• **Data rows**
━━━━━━

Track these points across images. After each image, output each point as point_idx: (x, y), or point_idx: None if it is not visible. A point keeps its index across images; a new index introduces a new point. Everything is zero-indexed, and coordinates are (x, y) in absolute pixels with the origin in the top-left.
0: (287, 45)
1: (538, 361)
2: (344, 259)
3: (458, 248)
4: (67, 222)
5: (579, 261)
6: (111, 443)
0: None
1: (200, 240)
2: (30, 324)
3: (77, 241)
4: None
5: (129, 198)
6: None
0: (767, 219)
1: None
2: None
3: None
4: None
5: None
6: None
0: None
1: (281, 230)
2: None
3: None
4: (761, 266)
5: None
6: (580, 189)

━━━━━━

• **Directions**
Reproduce all of the material above once more, word for word and line by line, without changing anything.

• **The answer**
Track these points across images. After each image, output each point as point_idx: (x, y), or point_idx: None if it is not visible. A point keeps its index across images; a new index introduces a new point. Everything is zero-indexed, and coordinates are (x, y) in absolute pixels with the origin in the top-left.
0: (287, 45)
1: (538, 361)
2: (344, 259)
3: (458, 248)
4: (67, 222)
5: (579, 261)
6: (111, 443)
0: None
1: (200, 240)
2: (30, 324)
3: (77, 241)
4: None
5: (129, 198)
6: None
0: (767, 219)
1: None
2: None
3: None
4: None
5: None
6: None
0: None
1: (281, 230)
2: None
3: None
4: (761, 266)
5: None
6: (580, 189)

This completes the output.